START Material provided
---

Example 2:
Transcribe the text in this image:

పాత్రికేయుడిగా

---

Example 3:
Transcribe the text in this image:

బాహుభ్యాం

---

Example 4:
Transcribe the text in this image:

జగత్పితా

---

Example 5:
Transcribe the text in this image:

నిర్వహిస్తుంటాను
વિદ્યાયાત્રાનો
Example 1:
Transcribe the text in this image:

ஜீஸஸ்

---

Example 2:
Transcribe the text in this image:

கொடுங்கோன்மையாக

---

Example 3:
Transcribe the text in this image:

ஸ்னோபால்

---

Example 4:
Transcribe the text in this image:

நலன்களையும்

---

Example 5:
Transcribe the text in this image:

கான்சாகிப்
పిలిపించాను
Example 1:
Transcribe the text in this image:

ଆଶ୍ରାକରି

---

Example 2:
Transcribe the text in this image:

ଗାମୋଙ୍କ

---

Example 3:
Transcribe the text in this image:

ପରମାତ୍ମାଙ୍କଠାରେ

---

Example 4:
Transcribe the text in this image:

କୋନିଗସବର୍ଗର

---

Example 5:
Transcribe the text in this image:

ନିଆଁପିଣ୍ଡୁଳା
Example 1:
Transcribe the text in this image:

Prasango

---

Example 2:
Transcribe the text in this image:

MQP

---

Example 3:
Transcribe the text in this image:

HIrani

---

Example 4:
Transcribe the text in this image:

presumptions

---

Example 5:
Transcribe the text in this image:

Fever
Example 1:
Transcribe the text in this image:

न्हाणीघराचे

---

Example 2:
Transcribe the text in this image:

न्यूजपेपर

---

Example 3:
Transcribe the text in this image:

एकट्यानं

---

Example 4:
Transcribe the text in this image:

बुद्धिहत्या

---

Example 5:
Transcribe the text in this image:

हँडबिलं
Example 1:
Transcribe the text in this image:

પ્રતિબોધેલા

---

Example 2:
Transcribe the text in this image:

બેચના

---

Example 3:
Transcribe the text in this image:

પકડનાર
END Material provided
- Exercise description
Print the material in full. Keep it exactly as it is.

- Answer space
---

Example 2:
Transcribe the text in this image:

పాత్రికేయుడిగా

---

Example 3:
Transcribe the text in this image:

బాహుభ్యాం

---

Example 4:
Transcribe the text in this image:

జగత్పితా

---

Example 5:
Transcribe the text in this image:

నిర్వహిస్తుంటాను
વિદ્યાયાત્રાનો
Example 1:
Transcribe the text in this image:

ஜீஸஸ்

---

Example 2:
Transcribe the text in this image:

கொடுங்கோன்மையாக

---

Example 3:
Transcribe the text in this image:

ஸ்னோபால்

---

Example 4:
Transcribe the text in this image:

நலன்களையும்

---

Example 5:
Transcribe the text in this image:

கான்சாகிப்
పిలిపించాను
Example 1:
Transcribe the text in this image:

ଆଶ୍ରାକରି

---

Example 2:
Transcribe the text in this image:

ଗାମୋଙ୍କ

---

Example 3:
Transcribe the text in this image:

ପରମାତ୍ମାଙ୍କଠାରେ

---

Example 4:
Transcribe the text in this image:

କୋନିଗସବର୍ଗର

---

Example 5:
Transcribe the text in this image:

ନିଆଁପିଣ୍ଡୁଳା
Example 1:
Transcribe the text in this image:

Prasango

---

Example 2:
Transcribe the text in this image:

MQP

---

Example 3:
Transcribe the text in this image:

HIrani

---

Example 4:
Transcribe the text in this image:

presumptions

---

Example 5:
Transcribe the text in this image:

Fever
Example 1:
Transcribe the text in this image:

न्हाणीघराचे

---

Example 2:
Transcribe the text in this image:

न्यूजपेपर

---

Example 3:
Transcribe the text in this image:

एकट्यानं

---

Example 4:
Transcribe the text in this image:

बुद्धिहत्या

---

Example 5:
Transcribe the text in this image:

हँडबिलं
Example 1:
Transcribe the text in this image:

પ્રતિબોધેલા

---

Example 2:
Transcribe the text in this image:

બેચના

---

Example 3:
Transcribe the text in this image:

પકડનાર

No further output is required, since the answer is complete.